[EXERCISE INSTRUCTIONS]: For this exercise, write out exactly the lines of the material from the one containing "Page size: 1275x1650." through the end, both ends included, and nothing more.

[RECORDS FOR THIS EXERCISE]:
== == ==

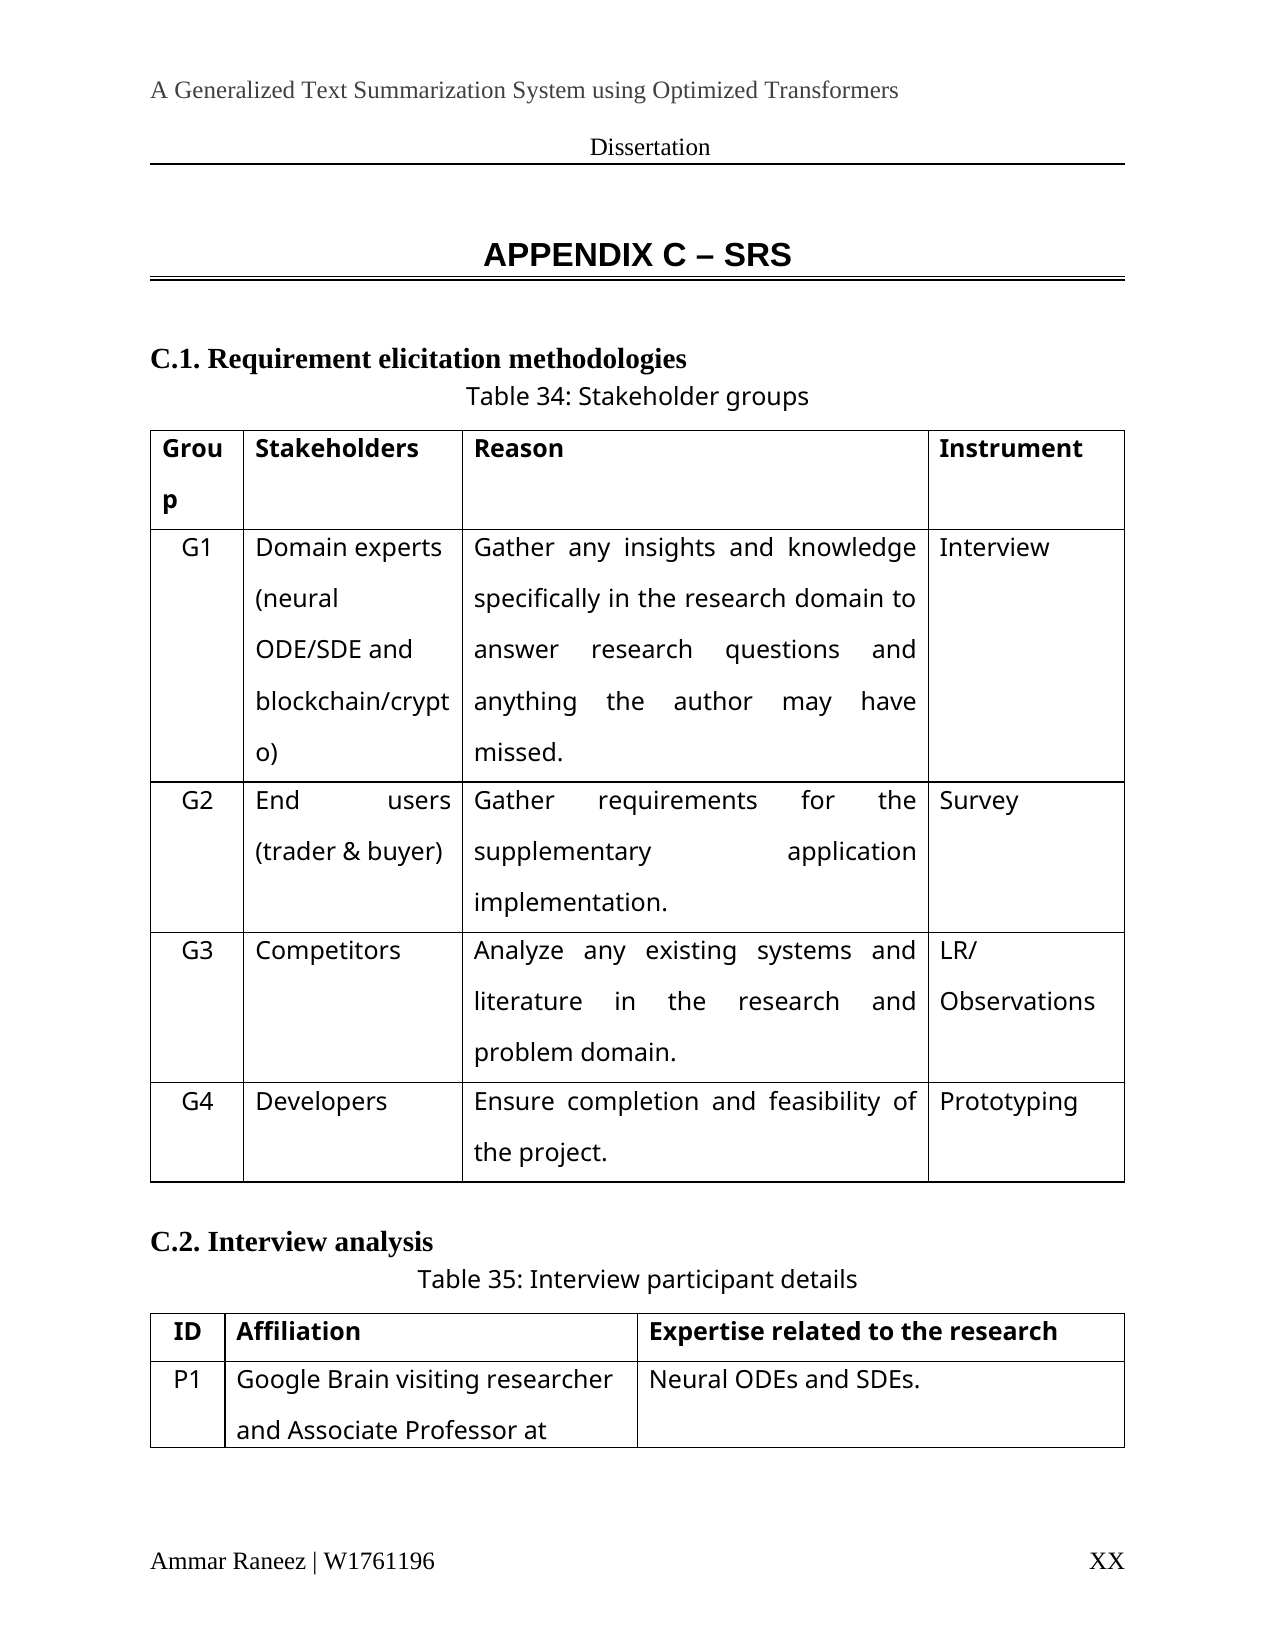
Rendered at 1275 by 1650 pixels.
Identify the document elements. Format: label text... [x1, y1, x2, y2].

subtitle APPENDIX C – SRS [150, 235, 1125, 276]
table_header ID [151, 1314, 224, 1361]
table_cell LR/Observations [929, 933, 1124, 1082]
subtitle C.1. Requirement elicitation methodologies [150, 341, 1125, 375]
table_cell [226, 1362, 637, 1447]
table_cell Domain experts (neural ODE/SDE and blockchain/crypto) [244, 530, 462, 781]
table_cell Ensure completion and feasibility of the project. [463, 1083, 928, 1181]
subtitle C.2. Interview analysis [150, 1224, 1125, 1258]
table_cell G1 [151, 530, 243, 781]
table_cell Survey [929, 783, 1124, 932]
table_cell Analyze any existing systems and literature in the research and problem domain. [463, 933, 928, 1082]
table_header Group [151, 431, 243, 529]
text Table 34: Stakeholder groups [150, 379, 1125, 413]
table_cell End users (trader & buyer) [244, 783, 462, 932]
table_cell Gather requirements for the supplementary application implementation. [463, 783, 928, 932]
table_header Affiliation [226, 1314, 637, 1361]
table_header Stakeholders [244, 431, 462, 529]
table_cell G3 [151, 933, 243, 1082]
table_cell G4 [151, 1083, 243, 1181]
table_cell G2 [151, 783, 243, 932]
table_cell Developers [244, 1083, 462, 1181]
table_cell Competitors [244, 933, 462, 1082]
table_cell Interview [929, 530, 1124, 781]
text Table 35: Interview participant details [150, 1262, 1125, 1296]
table_cell P1 [151, 1362, 224, 1447]
table_header Instrument [929, 431, 1124, 529]
table_cell Gather any insights and knowledge specifically in the research domain to answer research questions and anything the author may have missed. [463, 530, 928, 781]
table_cell Prototyping [929, 1083, 1124, 1181]
table_header Reason [463, 431, 928, 529]
table_header Expertise related to the research [638, 1314, 1124, 1361]
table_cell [638, 1362, 1124, 1447]
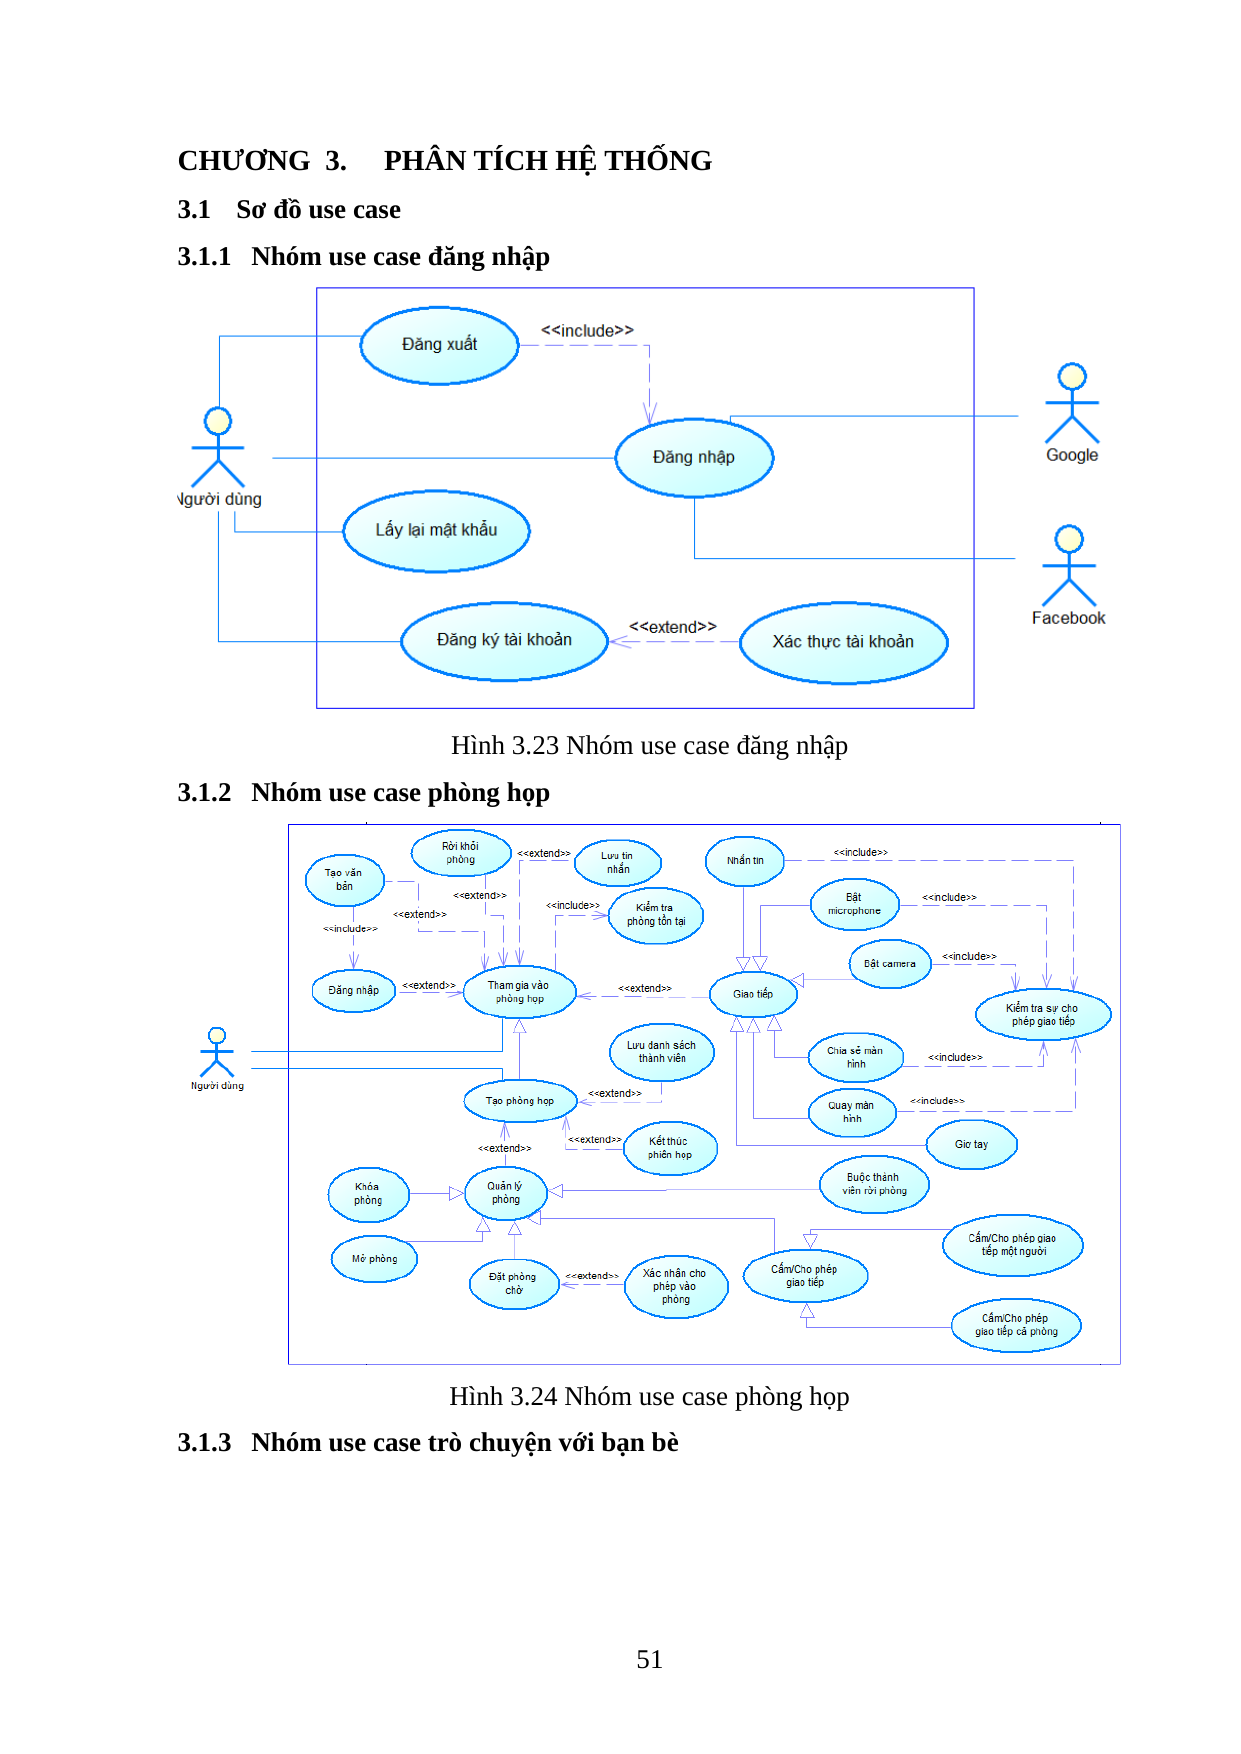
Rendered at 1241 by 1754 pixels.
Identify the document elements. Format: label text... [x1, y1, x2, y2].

picture [177, 286, 1122, 714]
text Hình 3.2 Nhóm use case phòng họp [177, 1380, 1122, 1411]
picture [178, 822, 1121, 1365]
list Sơ đồ use case [177, 193, 1122, 224]
list Nhóm use case phòng họp [177, 776, 1122, 807]
list Nhóm use case trò chuyện với bạn bè [177, 1426, 1122, 1458]
text Hình 3.1 Nhóm use case đăng nhập [177, 729, 1122, 761]
list Nhóm use case đăng nhập [177, 240, 1122, 271]
subtitle PHÂN TÍCH HỆ THỐNG [177, 143, 1122, 177]
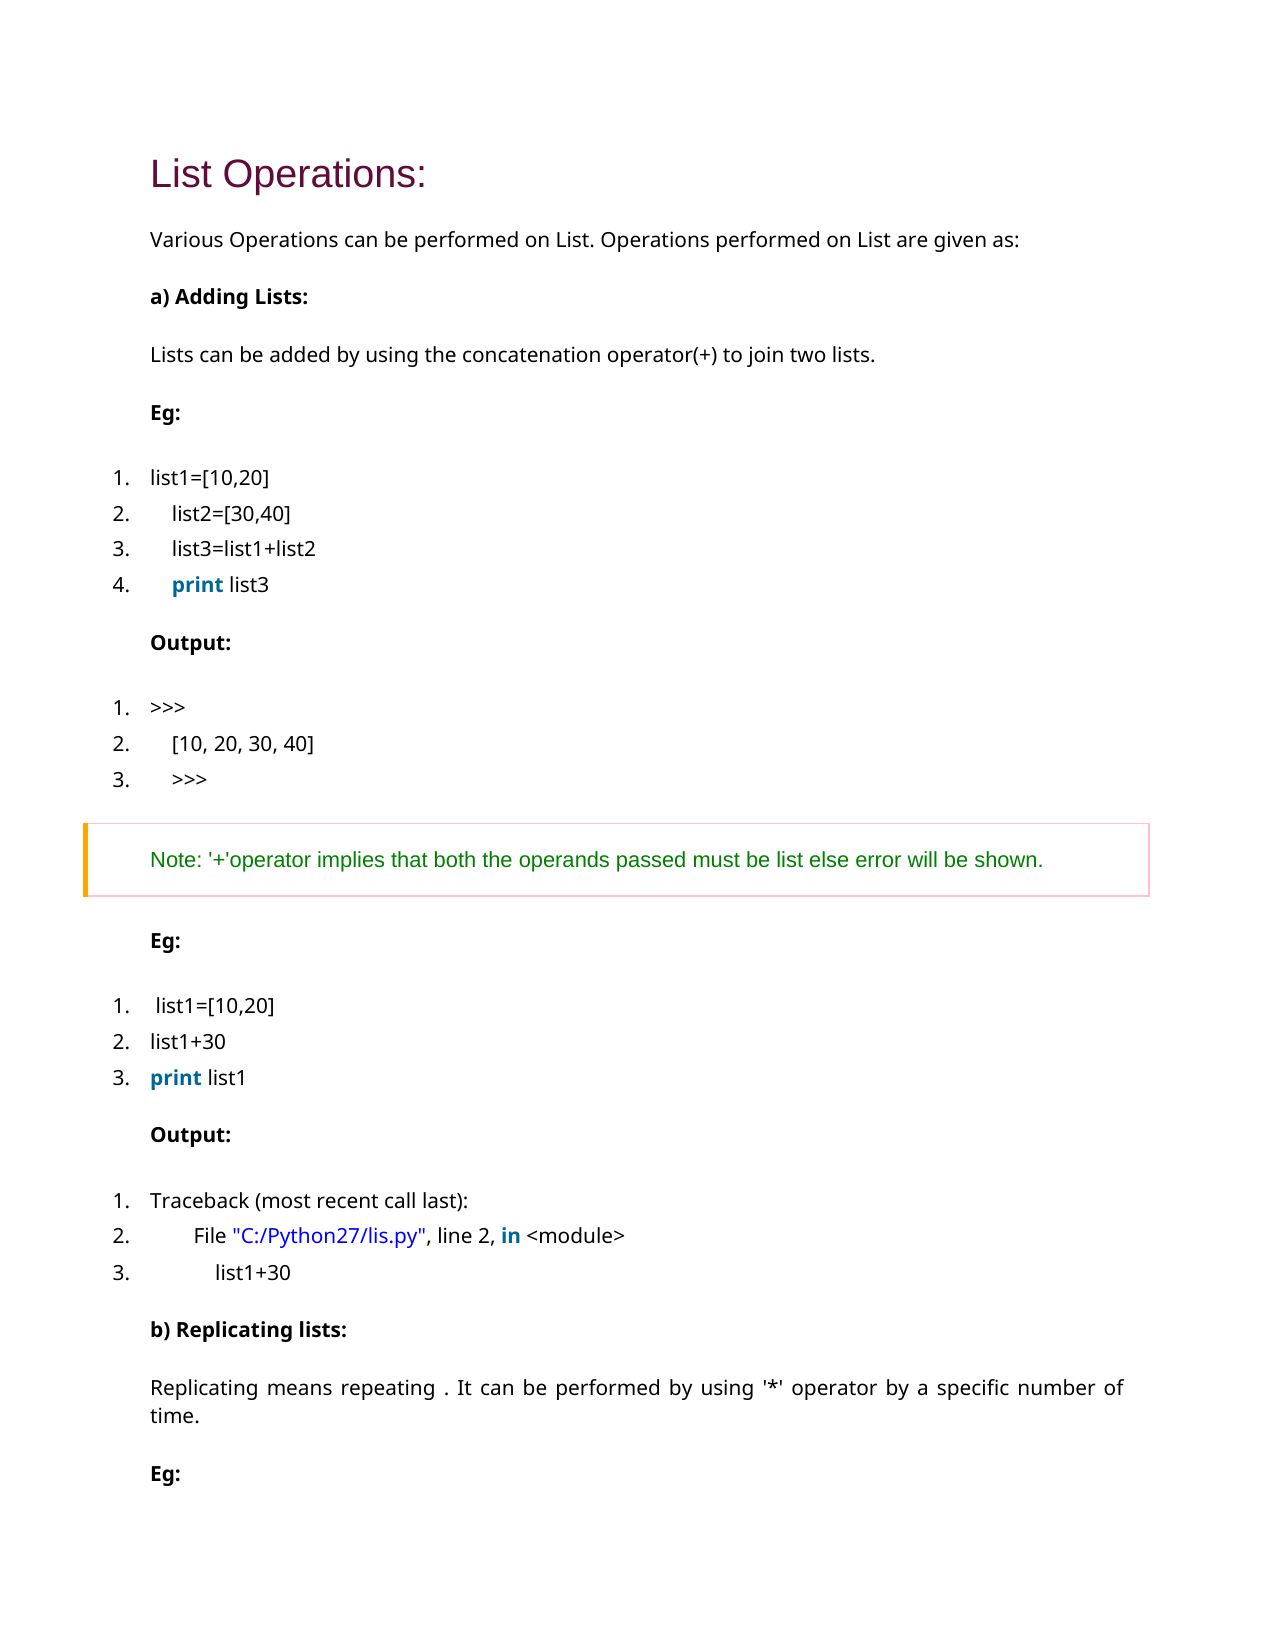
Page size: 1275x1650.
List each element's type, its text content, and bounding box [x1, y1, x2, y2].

list [10, 20, 30, 40] [112, 722, 1125, 758]
text Eg: [150, 1459, 1125, 1487]
text Various Operations can be performed on List. Operations performed on List are given as: [150, 225, 1125, 253]
text Eg: [150, 926, 1125, 954]
text b) Replicating lists: [150, 1315, 1125, 1344]
list list1=[10,20] [112, 455, 1125, 491]
list list1=[10,20] [112, 984, 1125, 1019]
list list2=[30,40] [112, 491, 1125, 527]
list list1+30 [112, 1019, 1125, 1056]
text Replicating means repeating . It can be performed by using '*' operator by a specific number of time. [150, 1373, 1125, 1430]
text Output: [150, 1121, 1125, 1149]
text Note: '+'operator implies that both the operands passed must be list else error will be shown. [88, 824, 1148, 895]
list >>> [112, 758, 1125, 793]
list list3=list1+list2 [112, 527, 1125, 563]
text Output: [150, 628, 1125, 657]
list Traceback (most recent call last): [112, 1178, 1125, 1214]
list print list1 [112, 1056, 1125, 1091]
text Lists can be added by using the concatenation operator(+) to join two lists. [150, 340, 1125, 368]
list list1+30 [112, 1250, 1125, 1286]
list print list3 [112, 563, 1125, 599]
text a) Adding Lists: [150, 282, 1125, 311]
list File "C:/Python27/lis.py", line 2, in <module> [112, 1214, 1125, 1250]
subtitle List Operations: [150, 150, 1125, 196]
text Eg: [150, 398, 1125, 426]
list >>> [112, 686, 1125, 722]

== == ==

[RESULT OF THE EXERCISE]:
Page size: 1275x1650.
List each element's type, its text content, and bounding box [x1, y1, x2, y2].

list [10, 20, 30, 40] [112, 722, 1125, 758]
text Eg: [150, 1459, 1125, 1487]
text Various Operations can be performed on List. Operations performed on List are given as: [150, 225, 1125, 253]
text Eg: [150, 926, 1125, 954]
text b) Replicating lists: [150, 1315, 1125, 1344]
list list1=[10,20] [112, 455, 1125, 491]
list list1=[10,20] [112, 984, 1125, 1019]
list list2=[30,40] [112, 491, 1125, 527]
list list1+30 [112, 1019, 1125, 1056]
text Replicating means repeating . It can be performed by using '*' operator by a specific number of time. [150, 1373, 1125, 1430]
text Output: [150, 1121, 1125, 1149]
text Note: '+'operator implies that both the operands passed must be list else error will be shown. [88, 824, 1148, 895]
list >>> [112, 758, 1125, 793]
list list3=list1+list2 [112, 527, 1125, 563]
text Output: [150, 628, 1125, 657]
list Traceback (most recent call last): [112, 1178, 1125, 1214]
list print list1 [112, 1056, 1125, 1091]
text Lists can be added by using the concatenation operator(+) to join two lists. [150, 340, 1125, 368]
list list1+30 [112, 1250, 1125, 1286]
list print list3 [112, 563, 1125, 599]
text a) Adding Lists: [150, 282, 1125, 311]
list File "C:/Python27/lis.py", line 2, in <module> [112, 1214, 1125, 1250]
subtitle List Operations: [150, 150, 1125, 196]
text Eg: [150, 398, 1125, 426]
list >>> [112, 686, 1125, 722]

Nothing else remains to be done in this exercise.